If you fail to answer the objection within twenty days from the posting of this notice the objection will be determined, and your name will be struck off the roll, but no notice of the decision on the objection will be sent to you.

Mr Kelly:

– The notice has never been altered.

Mr Groom:

– Section 72 of the Electoral Act reads -

On receipt of the answer of the person objected to, or after the expiration of twenty days from the posting of the notice, the Returning Officer shall determine the objection, and if it appears that the person objected to is not qualified or entitled to be enrolled on the roll, shall strike out his name.

Mr FISHER:

– Does not the Minister of Trade and Customs see that every person who receives a notice of this kind must be careful to keep the envelope in which it comes?

Mr Kelly:

– That provision is in the Act, and you left it there for three years.

Mr FISHER:

– That is not the point. We are dealing with the question of protecting the public. The honorable member for Ballarat has pointed out to me that a stamp date appears on the back of a notice. The notice I hold in my hand is dated the 22nd, and the post-mark is the 26th. A person carelessly reading a notice of that kind may conclude that he has twenty days in which to reply, whereas he has only seventeen days, because of the delay in posting and delivery. I do not wish any one to think that I believe members of a Government, or any one else, with the exception of a rare few, would desire purposely to keep people off the rolls. But, because of a fear of corruption in regard to the compilation of the present rolls, there has grown up a feeling that would induce people of strong partisan views, not only to say, but to do certain things which they would not attempt to justify in public. It is for that reason that I think it absolutely necessary that a deposit of 5s., as required by the law, should be insisted upon in all cases. The Registrars, who are not highly remunerated, cannot personally inquire into every objection. They must accept the information supplied to them, and act upon it, unless they have reasonable grounds for believing that an attempt is being made to improperly strike a name off the roll. There are ten times too many of these circulars being sent out, and many industrious people, who have lived in the same place for three or four years, are being notified that their names will be struck off the rolls unless by letter, or in some other way, they make good their claim to enrolment. The names of these people should not be struck off, and I hope that the Government will prevent electors being annoyed by the receipt of such intimations when they ought really to be protected.

**DIRECTIVES:**
#1 Please transcribe the parliamentary debate in full, word for word.
#2 In the entries, swap "phylum" for "division" in the lines from the one with "family: Gelechiidae" to the one with "scientific name: Notodonta dromedarius". Return only those lines, with nothing else changed.
The parliamentary debate and the entries come from separate sources.

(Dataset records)
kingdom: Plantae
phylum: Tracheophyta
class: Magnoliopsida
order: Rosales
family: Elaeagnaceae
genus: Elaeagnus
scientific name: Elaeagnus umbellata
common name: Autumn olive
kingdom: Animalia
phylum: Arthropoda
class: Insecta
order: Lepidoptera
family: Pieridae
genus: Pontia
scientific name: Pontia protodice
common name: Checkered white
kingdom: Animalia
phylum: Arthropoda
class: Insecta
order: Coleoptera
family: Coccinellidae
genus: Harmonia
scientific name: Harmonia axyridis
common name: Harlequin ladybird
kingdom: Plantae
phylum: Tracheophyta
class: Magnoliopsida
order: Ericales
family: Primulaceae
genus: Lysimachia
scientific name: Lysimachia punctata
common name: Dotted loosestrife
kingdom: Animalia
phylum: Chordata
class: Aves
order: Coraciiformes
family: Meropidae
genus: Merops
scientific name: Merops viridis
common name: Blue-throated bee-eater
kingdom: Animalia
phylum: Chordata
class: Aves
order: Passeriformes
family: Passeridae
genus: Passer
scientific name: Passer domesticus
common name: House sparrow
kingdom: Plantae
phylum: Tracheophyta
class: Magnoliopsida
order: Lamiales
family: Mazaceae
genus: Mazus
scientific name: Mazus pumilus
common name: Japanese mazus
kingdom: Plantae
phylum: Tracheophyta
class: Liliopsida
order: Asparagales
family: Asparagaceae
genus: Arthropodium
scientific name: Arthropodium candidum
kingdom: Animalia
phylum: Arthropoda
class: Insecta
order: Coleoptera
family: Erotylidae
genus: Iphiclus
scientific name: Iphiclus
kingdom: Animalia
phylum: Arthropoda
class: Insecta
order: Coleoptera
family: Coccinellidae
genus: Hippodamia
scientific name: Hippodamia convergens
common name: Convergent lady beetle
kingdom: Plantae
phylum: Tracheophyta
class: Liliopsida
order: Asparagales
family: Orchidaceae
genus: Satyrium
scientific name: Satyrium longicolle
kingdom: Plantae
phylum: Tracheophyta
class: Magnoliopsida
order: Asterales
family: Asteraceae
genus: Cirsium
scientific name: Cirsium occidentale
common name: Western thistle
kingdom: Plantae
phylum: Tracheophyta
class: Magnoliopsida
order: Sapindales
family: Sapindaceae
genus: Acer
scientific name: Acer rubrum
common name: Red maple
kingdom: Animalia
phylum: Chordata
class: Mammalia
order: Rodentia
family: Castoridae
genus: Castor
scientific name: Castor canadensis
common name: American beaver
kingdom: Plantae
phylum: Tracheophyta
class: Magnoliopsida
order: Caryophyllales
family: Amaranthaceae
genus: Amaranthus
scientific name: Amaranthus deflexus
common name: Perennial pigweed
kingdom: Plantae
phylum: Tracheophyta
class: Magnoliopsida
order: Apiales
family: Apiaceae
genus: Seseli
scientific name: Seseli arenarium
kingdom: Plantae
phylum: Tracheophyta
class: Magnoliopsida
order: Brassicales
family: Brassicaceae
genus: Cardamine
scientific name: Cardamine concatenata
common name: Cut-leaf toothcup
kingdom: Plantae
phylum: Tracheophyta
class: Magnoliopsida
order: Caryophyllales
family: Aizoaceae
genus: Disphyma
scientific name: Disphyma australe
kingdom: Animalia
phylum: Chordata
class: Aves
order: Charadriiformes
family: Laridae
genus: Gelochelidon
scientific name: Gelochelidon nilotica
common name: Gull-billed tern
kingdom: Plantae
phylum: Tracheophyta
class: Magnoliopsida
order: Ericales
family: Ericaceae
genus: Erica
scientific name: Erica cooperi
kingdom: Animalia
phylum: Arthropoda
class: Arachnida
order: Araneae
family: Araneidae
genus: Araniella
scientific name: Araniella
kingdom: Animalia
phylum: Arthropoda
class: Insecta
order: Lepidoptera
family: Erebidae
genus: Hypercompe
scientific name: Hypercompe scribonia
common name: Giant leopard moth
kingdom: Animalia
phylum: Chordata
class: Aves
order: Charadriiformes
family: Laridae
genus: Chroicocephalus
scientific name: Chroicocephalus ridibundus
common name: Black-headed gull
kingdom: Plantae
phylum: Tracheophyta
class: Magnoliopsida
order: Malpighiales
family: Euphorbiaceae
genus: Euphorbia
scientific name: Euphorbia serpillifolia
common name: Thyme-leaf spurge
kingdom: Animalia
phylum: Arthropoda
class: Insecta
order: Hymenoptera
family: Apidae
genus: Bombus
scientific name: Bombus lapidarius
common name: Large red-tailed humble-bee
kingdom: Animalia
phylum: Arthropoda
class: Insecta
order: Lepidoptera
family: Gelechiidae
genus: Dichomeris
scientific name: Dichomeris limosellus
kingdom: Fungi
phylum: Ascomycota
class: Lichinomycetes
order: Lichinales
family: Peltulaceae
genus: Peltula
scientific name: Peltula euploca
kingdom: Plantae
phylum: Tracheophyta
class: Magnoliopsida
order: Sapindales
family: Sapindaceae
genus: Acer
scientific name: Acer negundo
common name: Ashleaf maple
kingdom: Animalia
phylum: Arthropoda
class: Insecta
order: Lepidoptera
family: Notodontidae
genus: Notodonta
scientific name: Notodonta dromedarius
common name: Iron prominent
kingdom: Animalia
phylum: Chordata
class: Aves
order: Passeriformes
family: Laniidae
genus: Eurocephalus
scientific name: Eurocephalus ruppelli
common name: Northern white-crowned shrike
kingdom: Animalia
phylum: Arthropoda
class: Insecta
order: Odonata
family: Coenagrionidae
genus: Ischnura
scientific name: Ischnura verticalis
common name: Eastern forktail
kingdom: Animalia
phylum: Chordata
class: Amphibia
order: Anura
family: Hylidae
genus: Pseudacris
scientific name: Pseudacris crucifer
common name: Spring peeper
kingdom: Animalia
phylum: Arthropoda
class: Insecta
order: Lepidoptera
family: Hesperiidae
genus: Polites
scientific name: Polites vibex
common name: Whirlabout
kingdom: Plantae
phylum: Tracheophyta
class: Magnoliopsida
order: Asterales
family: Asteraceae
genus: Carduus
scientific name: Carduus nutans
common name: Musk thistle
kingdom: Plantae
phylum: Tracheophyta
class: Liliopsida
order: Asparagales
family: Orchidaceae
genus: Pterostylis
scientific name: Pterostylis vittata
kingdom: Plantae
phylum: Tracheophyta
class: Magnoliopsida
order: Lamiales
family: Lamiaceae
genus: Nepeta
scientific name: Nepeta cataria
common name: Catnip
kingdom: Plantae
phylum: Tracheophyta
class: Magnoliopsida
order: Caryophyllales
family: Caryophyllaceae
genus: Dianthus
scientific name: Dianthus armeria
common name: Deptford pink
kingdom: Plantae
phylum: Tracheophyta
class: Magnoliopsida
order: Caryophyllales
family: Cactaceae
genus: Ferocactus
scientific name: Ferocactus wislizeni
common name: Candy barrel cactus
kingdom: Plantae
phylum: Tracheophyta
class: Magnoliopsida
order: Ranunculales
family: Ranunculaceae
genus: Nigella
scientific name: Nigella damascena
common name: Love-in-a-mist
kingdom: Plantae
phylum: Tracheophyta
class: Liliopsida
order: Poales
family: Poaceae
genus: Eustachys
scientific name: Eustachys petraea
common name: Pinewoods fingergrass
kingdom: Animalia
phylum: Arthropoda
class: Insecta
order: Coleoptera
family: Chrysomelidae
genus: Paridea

**RESULTS:**
#1
If you fail to answer the objection within twenty days from the posting of this notice the objection will be determined, and your name will be struck off the roll, but no notice of the decision on the objection will be sent to you.

Mr Kelly:

– The notice has never been altered.

Mr Groom:

– Section 72 of the Electoral Act reads -

On receipt of the answer of the person objected to, or after the expiration of twenty days from the posting of the notice, the Returning Officer shall determine the objection, and if it appears that the person objected to is not qualified or entitled to be enrolled on the roll, shall strike out his name.

Mr FISHER:

– Does not the Minister of Trade and Customs see that every person who receives a notice of this kind must be careful to keep the envelope in which it comes?

Mr Kelly:

– That provision is in the Act, and you left it there for three years.

Mr FISHER:

– That is not the point. We are dealing with the question of protecting the public. The honorable member for Ballarat has pointed out to me that a stamp date appears on the back of a notice. The notice I hold in my hand is dated the 22nd, and the post-mark is the 26th. A person carelessly reading a notice of that kind may conclude that he has twenty days in which to reply, whereas he has only seventeen days, because of the delay in posting and delivery. I do not wish any one to think that I believe members of a Government, or any one else, with the exception of a rare few, would desire purposely to keep people off the rolls. But, because of a fear of corruption in regard to the compilation of the present rolls, there has grown up a feeling that would induce people of strong partisan views, not only to say, but to do certain things which they would not attempt to justify in public. It is for that reason that I think it absolutely necessary that a deposit of 5s., as required by the law, should be insisted upon in all cases. The Registrars, who are not highly remunerated, cannot personally inquire into every objection. They must accept the information supplied to them, and act upon it, unless they have reasonable grounds for believing that an attempt is being made to improperly strike a name off the roll. There are ten times too many of these circulars being sent out, and many industrious people, who have lived in the same place for three or four years, are being notified that their names will be struck off the rolls unless by letter, or in some other way, they make good their claim to enrolment. The names of these people should not be struck off, and I hope that the Government will prevent electors being annoyed by the receipt of such intimations when they ought really to be protected.

#2
family: Gelechiidae
genus: Dichomeris
scientific name: Dichomeris limosellus
kingdom: Fungi
division: Ascomycota
class: Lichinomycetes
order: Lichinales
family: Peltulaceae
genus: Peltula
scientific name: Peltula euploca
kingdom: Plantae
division: Tracheophyta
class: Magnoliopsida
order: Sapindales
family: Sapindaceae
genus: Acer
scientific name: Acer negundo
common name: Ashleaf maple
kingdom: Animalia
division: Arthropoda
class: Insecta
order: Lepidoptera
family: Notodontidae
genus: Notodonta
scientific name: Notodonta dromedarius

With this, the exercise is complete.